Work to complete =
Please answer from the forum thread on the Spark upgrade error: which Delta Lake version is the pyspark code being upgraded to?

Excerpted passage =
* * *

I am upgrading my pyspark code to deltalake 1.0.1. I am getting the below error when using spark 3.1 version
code causing error:
dfTable.repartition(1).write.mode('overwrite').option('overwriteSchema', 'true').format('delta').save(table_location)
error:
Caused by: org.apache.spark.SparkUpgradeException:
You may get a different result due to the upgrading of Spark 3.0: reading dates before 1582-10-15 or timestamps
before 1900-01-01T00:00:00Z from Parquet files can be ambiguous, as the files may be written by Spark 2.x or legacy versions of Hive, which uses a legacy hybrid calendar that is different from Spark 3.0+'s Proleptic Gregorian calendar.
See more details in SPARK-31404. You can set spark.sql.legacy.parquet.datetimeRebaseModeInRead to 'LEGACY' to rebase the datetime
I can fix this by adding the below code:
spark.sql("set spark.sql.legacy.parquet.int96RebaseModeInRead=LEGACY")
spark.sql("set spark.sql.legacy.parquet.int96RebaseModeInWrite=LEGACY")
I wanted to know if there is a better option where i dont have set the code to legacy mode.
Thanks,
Charitha

* * *

Information supplied =
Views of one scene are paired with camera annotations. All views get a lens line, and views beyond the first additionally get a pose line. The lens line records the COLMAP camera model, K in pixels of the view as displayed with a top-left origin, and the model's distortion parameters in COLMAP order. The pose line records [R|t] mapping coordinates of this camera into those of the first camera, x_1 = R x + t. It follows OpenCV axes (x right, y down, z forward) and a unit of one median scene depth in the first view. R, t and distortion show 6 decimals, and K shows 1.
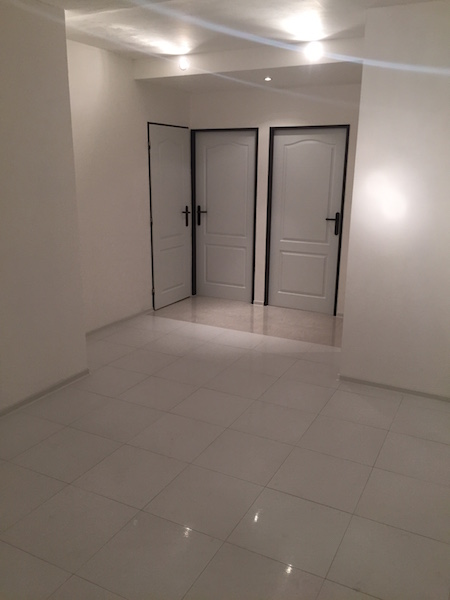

* * *

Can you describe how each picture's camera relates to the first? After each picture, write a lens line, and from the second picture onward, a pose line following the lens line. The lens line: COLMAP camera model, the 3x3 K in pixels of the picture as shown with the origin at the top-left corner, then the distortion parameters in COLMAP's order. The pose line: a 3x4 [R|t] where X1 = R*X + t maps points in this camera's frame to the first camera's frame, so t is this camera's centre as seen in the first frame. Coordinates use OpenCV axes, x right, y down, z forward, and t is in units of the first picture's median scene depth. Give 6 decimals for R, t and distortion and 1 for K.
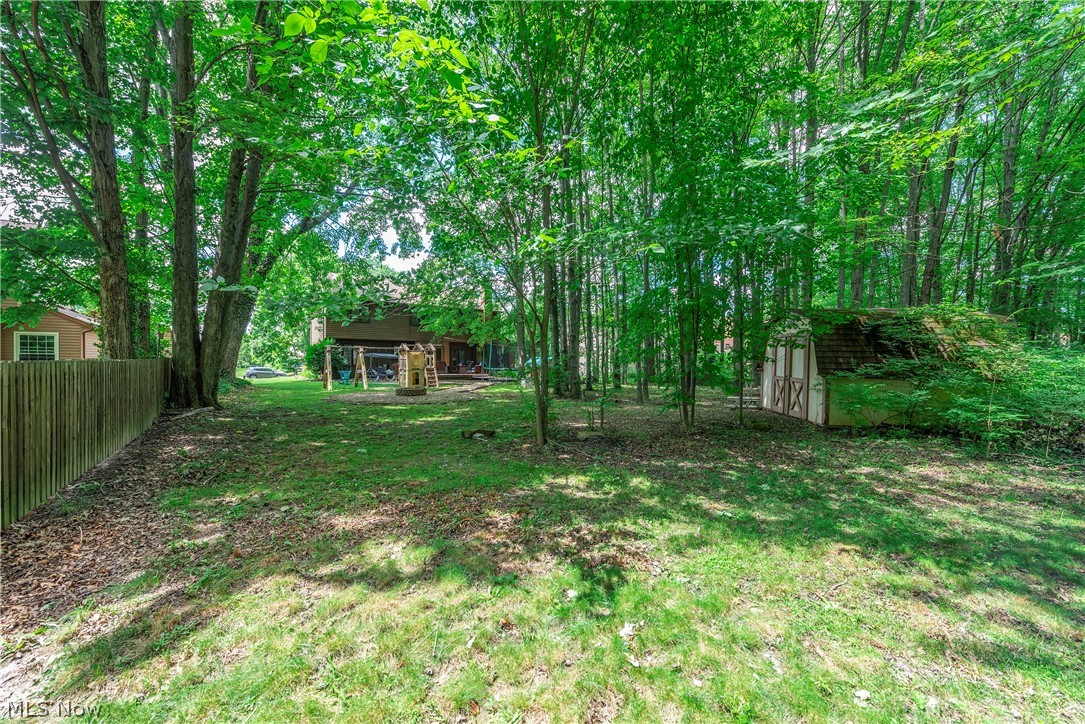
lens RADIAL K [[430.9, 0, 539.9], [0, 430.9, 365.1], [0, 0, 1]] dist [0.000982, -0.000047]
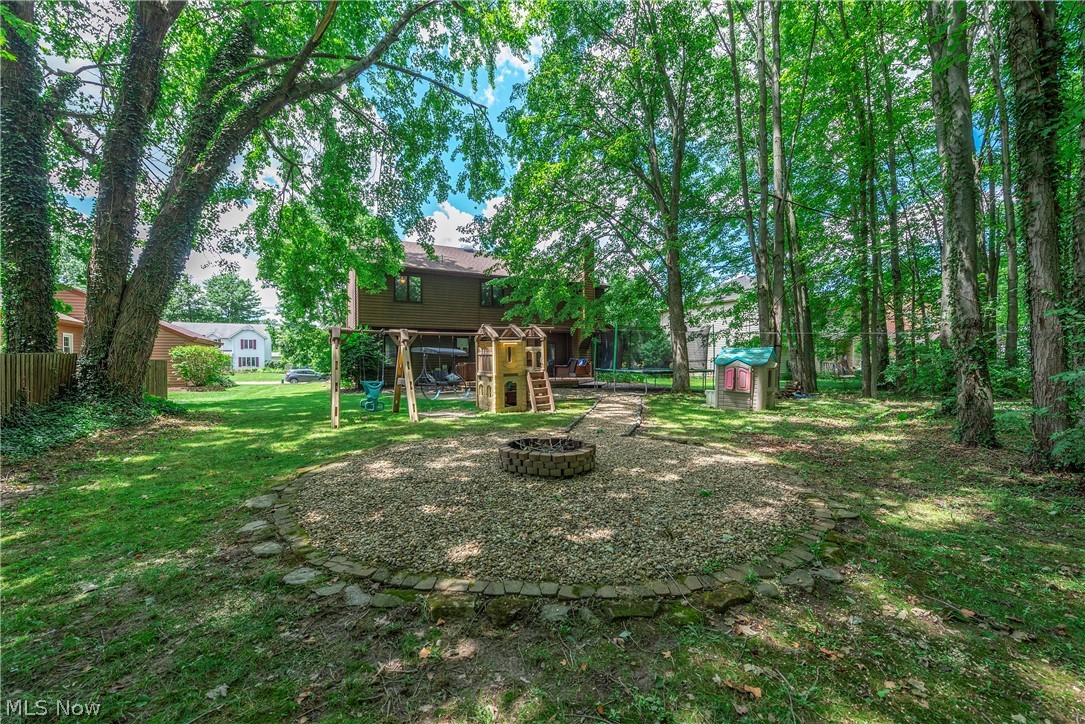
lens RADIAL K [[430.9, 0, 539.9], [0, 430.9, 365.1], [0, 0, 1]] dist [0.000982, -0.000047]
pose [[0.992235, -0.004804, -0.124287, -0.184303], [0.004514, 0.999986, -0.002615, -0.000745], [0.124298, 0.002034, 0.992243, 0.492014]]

* * *

Problem solution =
Delta Lake 1.0.1